Susan Schnall and a group of children at Tu Du Hospital, Ho Chi Minh City, in 2008.

Susan Schnall and a group of children at Tu Du Hospital, Ho Chi Minh City, in 2008.

On August 10, 1961, the United States military first sprayed Agent Orange, a defoliant containing a particularly toxic dioxin compound, in Vietnam. Fifty-five years later, the effects of this and other chemicals linger on. And 48 years after former naval nurse Susan Schnall was court-martialed for protesting the Vietnam War, she visited Vietnam for the first time and witnessed these effects firsthand.

“In all my years in health care, I have never seen children with such severe birth defects,” Schnall said during an interview with AJN. After her court-martial, Schnall went on to have a successful 30-year career in hospital administration. After retiring and visiting Vietnam, she decided she needed to do something about what she witnessed there.

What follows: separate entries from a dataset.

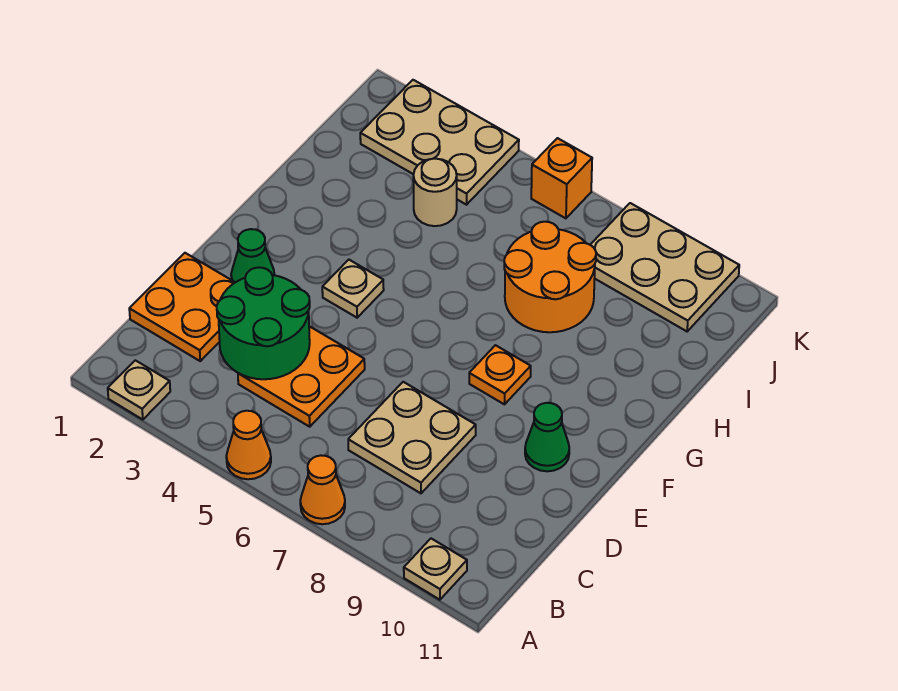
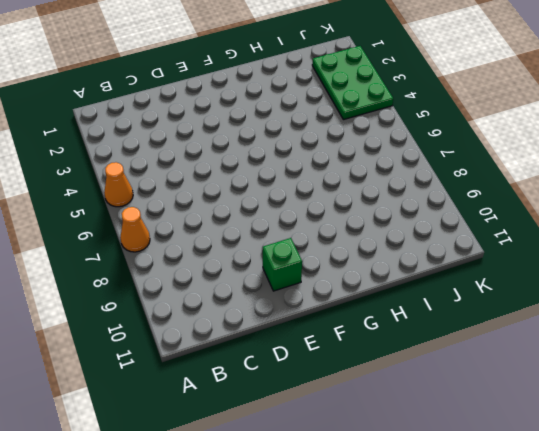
green brick E10 level 1 -> green cone E10 level 1
green plate J2:K4 level 1 -> tan plate J2:K4 level 1
none -> tan plate A2 level 1
none -> tan plate A10 level 1
none -> orange plate C1:D2 level 1

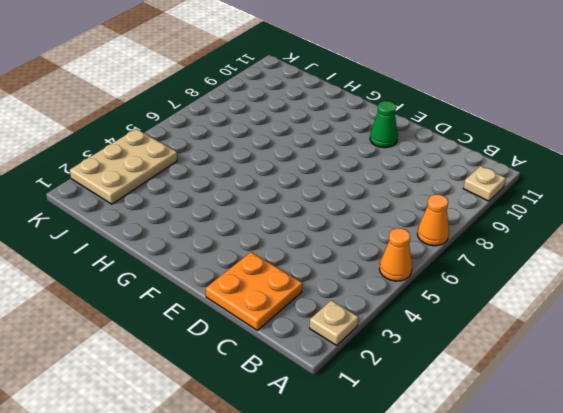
none -> orange plate C4:D5 level 1
none -> tan plate C7:D8 level 1
none -> green cone E2 level 1

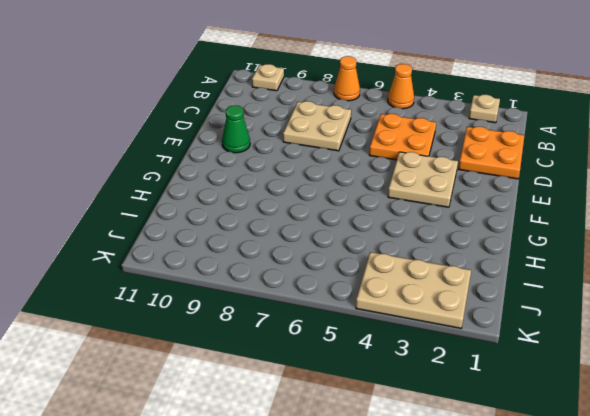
tan plate E3:F4 level 1 -> tan plate F4 level 1
none -> green cone E2 level 1
none -> orange plate F8 level 1
none -> orange round brick H7:I8 level 1

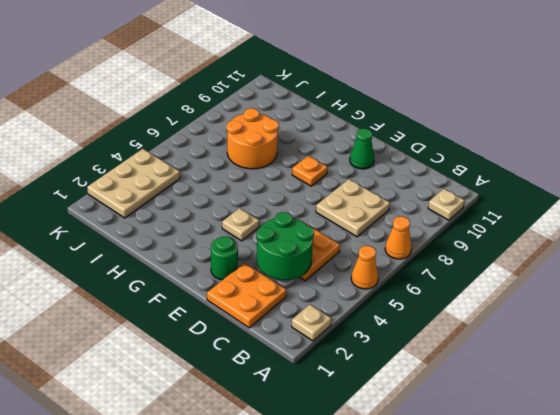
green round brick E2 level 1 -> green cone E2 level 1
none -> tan round brick I4 level 1
none -> tan plate J8:K10 level 1
none -> orange brick K6 level 1

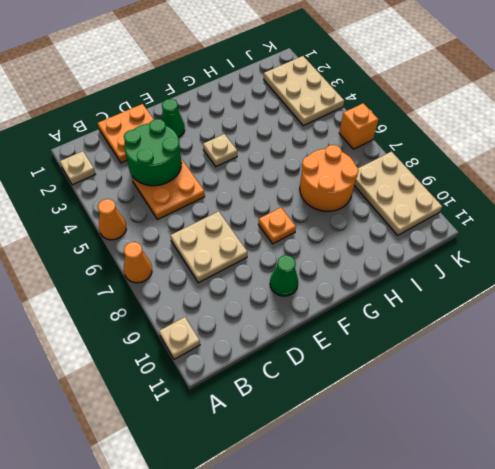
none -> tan round brick I4 level 1

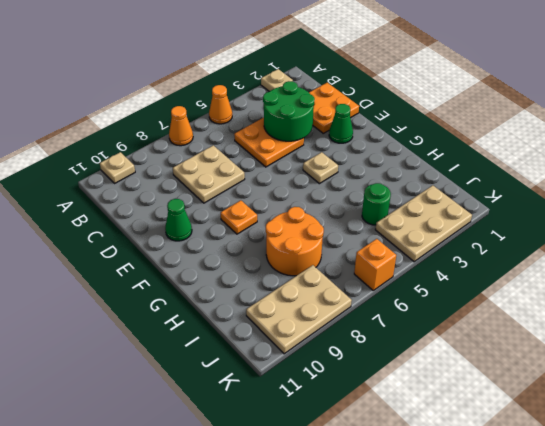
green round brick I4 level 1 -> tan round brick I4 level 1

Schnall joined a group called the Vietnam Agent Orange Relief and Responsibility Campaign, made up of American Vietnam Veterans, Vietnamese Americans, social activists, and community leaders. The group aims to educate the public on the repercussions of the chemical warfare used in Southeast Asia and tries to get the U.S. government to compensate the more than 3 million Vietnamese people still suffering from the chemicals’ effects.

Schnall and some colleagues from the group also formed a science public health committee made up of nurses, scientists, and university professors to review the literature on the long-term effects of the chemicals’ exposure. The group’s goals are to educate the public, and to provide educational resources and nursing and medical care to those in need.

The group has also lobbied to introduce HR 2114 (the Victims of Agent Orange Relief Act of 2015) in the U.S. House of Representatives. If passed, this bill will provide assistance both to victims in Vietnam and to the children of American male veterans whose health issues are linked to their fathers’ exposure (currently benefits are only provided to children of female veterans).